Mitch Zyder, Martin Kolb, Matthias Hannemann und Peter Hannemann (von links) sind No Diggity. Foto: Christopher Cocks

© CHRISTOPHER COCKS

Mitch Zyder, Martin Kolb, Matthias Hannemann und Peter Hannemann (von links) sind No Diggity. Foto: Christopher Cocks

Von Marina Heidrich

Backnang. Für manche Schüler ist es peinlich, den Klassenlehrer auf einem Rockkonzert zu treffen. Was aber, wenn der Lehrer selbst auf der Bühne steht? Das kann einem bei der Backnanger Band No Diggity passieren. Und so mancher im Publikum reibt sich verdutzt die Augen, weil er doppelt sieht – ohne vorherigen Alkoholkonsum.

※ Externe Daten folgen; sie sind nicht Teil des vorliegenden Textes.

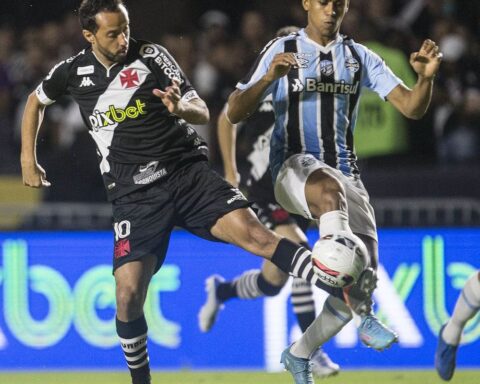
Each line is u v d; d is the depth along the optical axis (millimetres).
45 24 39594
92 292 27797
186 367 27625
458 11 37000
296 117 19484
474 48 35844
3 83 37781
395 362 27453
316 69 19391
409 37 34781
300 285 25094
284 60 17656
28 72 37969
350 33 34844
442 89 34500
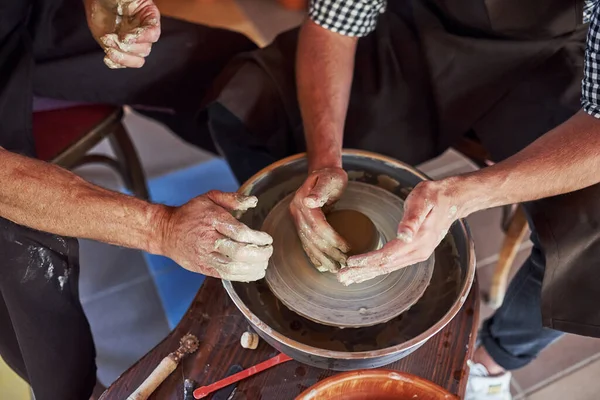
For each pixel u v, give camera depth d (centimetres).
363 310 96
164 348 96
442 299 102
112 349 165
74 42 146
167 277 181
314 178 105
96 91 150
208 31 155
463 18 131
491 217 197
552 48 128
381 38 142
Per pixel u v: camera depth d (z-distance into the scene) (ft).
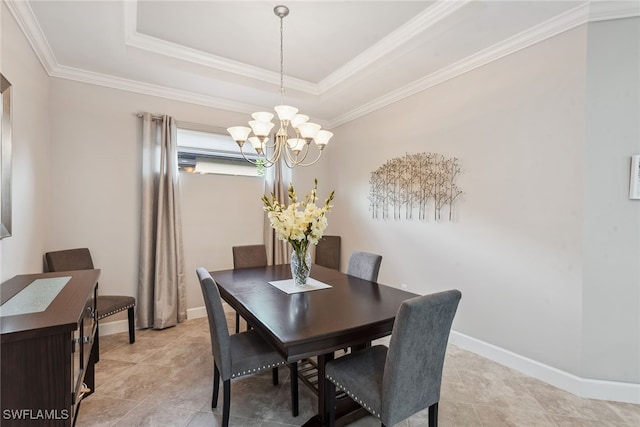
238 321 9.59
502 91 8.46
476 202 9.14
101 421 6.19
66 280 6.48
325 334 4.83
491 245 8.77
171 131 11.27
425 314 4.48
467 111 9.34
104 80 10.32
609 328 6.95
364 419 6.33
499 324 8.61
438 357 4.95
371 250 13.12
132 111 10.93
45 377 4.03
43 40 8.18
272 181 13.78
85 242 10.21
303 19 8.12
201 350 9.32
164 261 11.07
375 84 10.96
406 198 11.45
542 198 7.70
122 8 7.10
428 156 10.57
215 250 12.63
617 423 6.19
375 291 7.16
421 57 9.05
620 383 6.92
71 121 9.92
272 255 13.71
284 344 4.52
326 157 15.83
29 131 7.80
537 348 7.82
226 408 5.75
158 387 7.40
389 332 5.60
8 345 3.84
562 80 7.30
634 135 6.73
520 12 7.05
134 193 11.02
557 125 7.41
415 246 11.12
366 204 13.41
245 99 12.44
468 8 7.17
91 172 10.28
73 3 6.84
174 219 11.28
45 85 9.16
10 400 3.87
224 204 12.81
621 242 6.84
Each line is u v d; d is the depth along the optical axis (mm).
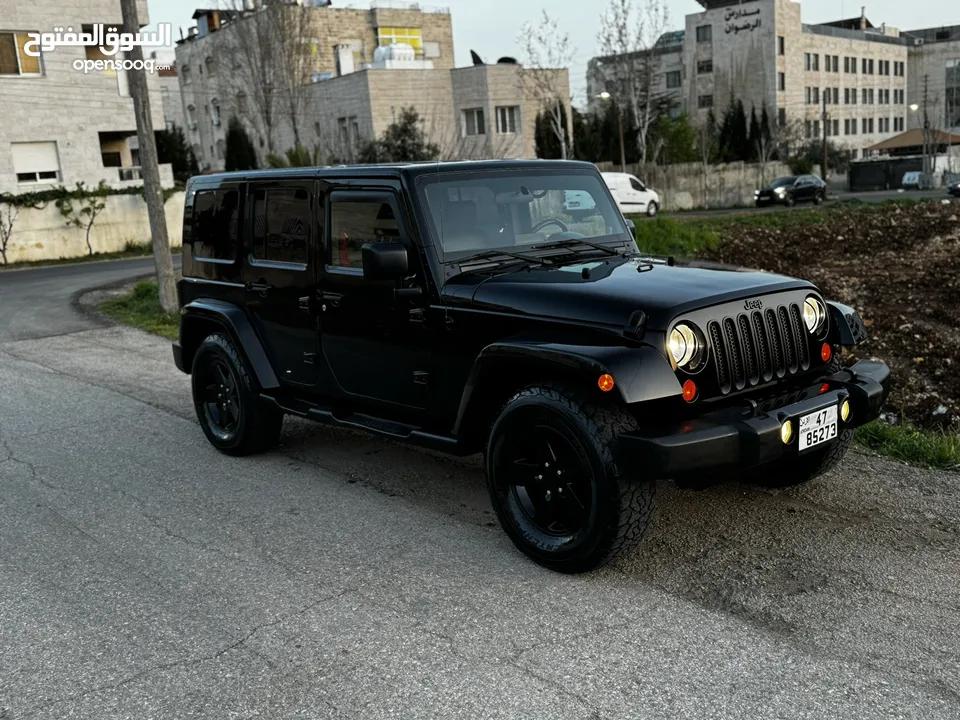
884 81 94438
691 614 3520
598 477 3617
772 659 3164
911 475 4941
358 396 4926
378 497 5066
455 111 45812
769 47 73250
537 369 3943
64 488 5516
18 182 33219
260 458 5910
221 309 5680
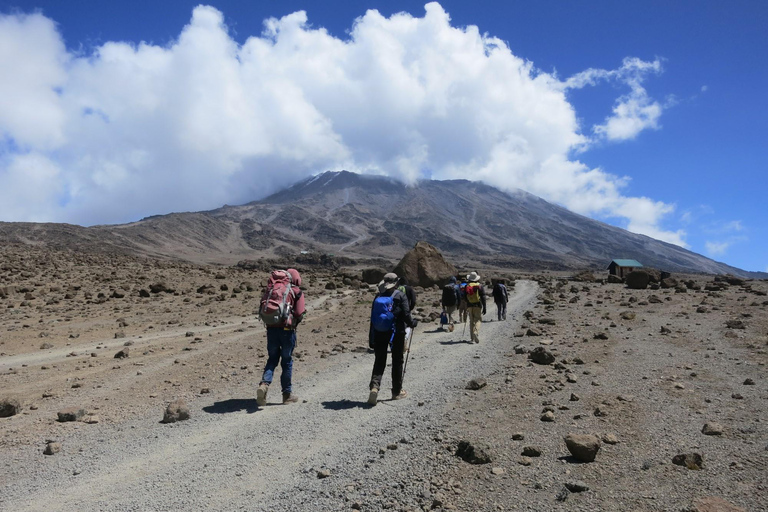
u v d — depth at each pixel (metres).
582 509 4.07
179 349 12.97
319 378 9.66
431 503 4.29
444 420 6.57
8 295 22.44
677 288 29.33
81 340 14.53
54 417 7.24
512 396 7.62
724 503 3.92
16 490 4.79
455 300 16.12
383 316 7.78
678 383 7.89
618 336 13.31
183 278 31.84
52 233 162.50
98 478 5.05
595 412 6.59
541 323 16.59
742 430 5.70
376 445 5.78
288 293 7.77
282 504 4.40
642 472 4.72
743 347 11.00
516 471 4.88
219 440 6.12
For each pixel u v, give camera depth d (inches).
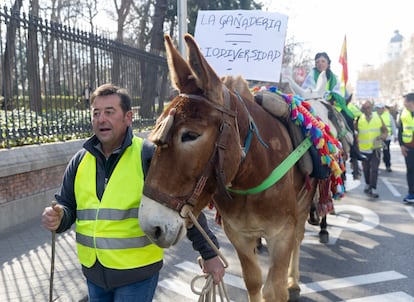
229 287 180.4
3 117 289.7
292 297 166.7
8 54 263.4
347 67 397.4
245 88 129.3
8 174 247.1
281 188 121.1
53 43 301.3
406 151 348.8
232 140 96.9
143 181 93.7
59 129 311.1
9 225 252.7
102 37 358.3
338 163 164.4
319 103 192.7
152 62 462.9
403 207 338.0
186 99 92.5
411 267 203.9
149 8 920.3
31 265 198.1
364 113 388.2
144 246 94.0
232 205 122.2
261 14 219.6
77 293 170.1
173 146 87.7
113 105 94.7
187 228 92.8
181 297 169.6
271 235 123.3
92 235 93.3
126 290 94.6
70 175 100.6
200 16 229.8
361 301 166.4
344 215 311.3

Wer einen Auftritt von No Diggity besucht, dessen Blick fällt als erstes auf die beiden Frontmänner und Gitarristen Peter und Matthias „Matze“ Hannemann. Eineiigen Zwillingen sagt man oft nach, dass sie ungewöhnlich viel verbindet. Bei den Brüdern Hannemann ist das definitiv der Fall. Die beiden 50-Jährigen sind Lehrer – beide in der Lehrfachkombination Sport und Mathematik. Beide lieben Musik und spielen Gitarre. Vor einiger Zeit konnte man sie kaum auseinanderhalten. Gestik, Mimik, Stimme – alles identisch. Seit Matthias Hannemann Haare und Bart abgeschnitten hat, ist dies allerdings einfacher.

Vor zehn Jahren erhielt Matthias Hannemann einen Anruf aus Backnang. Er war damals seit drei Jahren als Lehrer an einer Schule in Istanbul tätig. Am Apparat war sein Bruder Peter. Der klang ganz aufgeregt: „Juhu, wir haben jetzt eine Band. Eine echte!“ Mehr oder weniger unterschwellig signalisierte er dem Bruder: Und du musst heimkommen und mitmachen. Die Band bestand aus Peter Hannemann, Bassist Mitch Zyder (früher bei der Backnanger Band Geddess) und dem damaligen Drummer Gerhard Dinger.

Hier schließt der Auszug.